Más color, para que nadie venga a decirme que estoy poco luminoso o demasiado gris, nada de eso porque si quieres alegría es mejor que la lleves contigo no vaya a ser que, allí donde vas, no tengan. Las imágenes de hoy corresponden al Centro de Salud de San Martín de la Vega, un edificio increíble, difícil de decidir si te gusta o si es un bodrio doble pagado con dinero público. Pero en fin, ahí está y al menos lo podemos utilizar para tomar fotos porque todas las paredes son de colores y espejos, así que da bastante juego.
Yo he decidido que no es bueno que me olvide de que estoy enfermo. Debo tenerlo muy presente y debo aprender a convivir con ello. No se trata de sentirme bien en los momentos en que lo olvido, sino de sentirme bien y recordarlo siempre. Es verdad que hay algunas actividades que hacen que me olvide de que el mundo existe porque me exigen mucha concentración, como la fotografía (desde la toma hasta la post-producción), escribir, jugar al ajedrez, etc. pero me he dado cuenta de que es necesario que tenga siempre una pequeña alarma encendida, una lucecita roja parpadeante que me recuerde en todo momento lo que hay.
¿Por qué? Pues muy sencillo, por dos motivos: en primer lugar porque necesito ser consciente de las limitaciones que me produce mi estado para no cometer ningún exceso ni ningún desatino. Por ejemplo, el otro día tomando fotos me olvidé del mundo, me tiré al suelo como solía hacer antes y el resultado fue un inmenso dolor en la zona del drenaje y un cansancio infinito al levantarme rápidamente, acompañado de jadeos, sudor intenso… vamos un desastre. Y en segundo lugar porque cuando me olvido de que tengo cáncer se me cae el alma a los pies al recordarlo de nuevo. Es casi como si, una y otra vez, me dieran la noticia del tumor y de verdad que es insoportable. Por eso no me conviene olvidarlo, aunque parezca un acto de masoquismo es necesario que aprenda a vivir con ello.

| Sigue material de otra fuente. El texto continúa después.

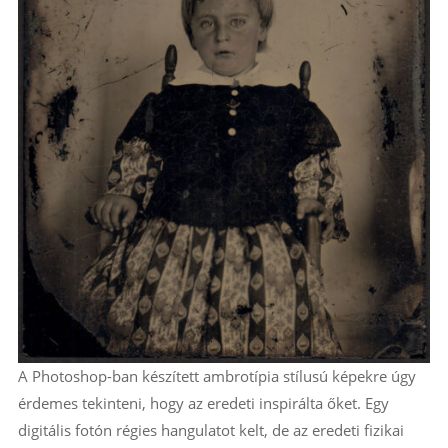
A Photoshop-ban készített ambrotípia stílusú képekre úgy
érdemes tekinteni, hogy az eredeti inspirálta őket. Egy
digitális fotón régies hangulatot kelt, de az eredeti fizikai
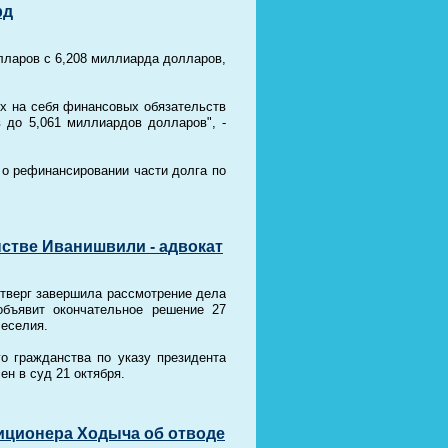
рд
олларов с 6,208 миллиарда долларов,
ых на себя финансовых обязательств
 до 5,061 миллиардов долларов", -
 о рефинансировании части долга по
нстве Иванишвили - адвокат
етверг завершила рассмотрение дела
бъявит окончательное решение 27
Беселия.
о гражданства по указу президента
н в суд 21 октября.
иционера Ходыча об отводе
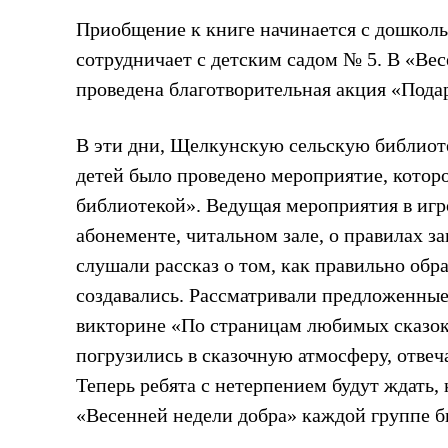
Приобщение к книге начинается с дошколь
сотрудничает с детским садом № 5. В «В
проведена благотворительная акция «Пода
В эти дни, Щелкунскую сельскую библиот
детей было проведено мероприятие, которо
библиотекой». Ведущая мероприятия в игр
абонементе, читальном зале, о правилах з
слушали рассказ о том, как правильно обр
создавались. Рассматривали предложенные
викторине «По страницам любимых сказок
погрузились в сказочную атмосферу, отвеча
Теперь ребята с нетерпением будут ждать,
«Весенней недели добра» каждой группе б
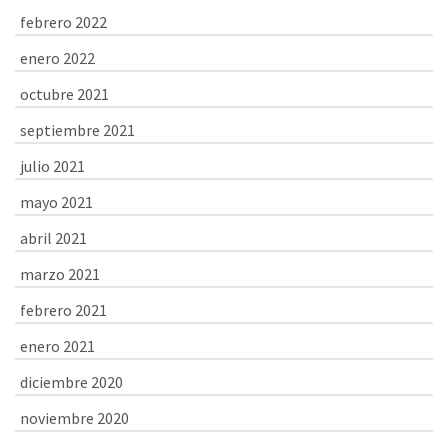
febrero 2022
enero 2022
octubre 2021
septiembre 2021
julio 2021
mayo 2021
abril 2021
marzo 2021
febrero 2021
enero 2021
diciembre 2020
noviembre 2020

Esa es una de las claves: sin sorpresas.
Así que siempre habrá un punto oculto de oscuridad en mis imágenes llenas de color, como una especie de ying-yang invisible que me recordará en todo momento que no soy libre del todo, que estoy atado con unas cadenas invisibles, poderosas y casi indestructibles, cuyo candado pertenece al mismísimo Demonio que se encaprichó de mí sin que nadie entienda el porqué. Una vez más resulta que el Dios del Bien es derrotado en su propio terreno y yo no soy más que una víctima inocente de esta guerra infinita entre el Bien y el Mal a la que estamos sometidos permanentemente.
Por eso no es bueno olvidar. Ni siquiera un instante.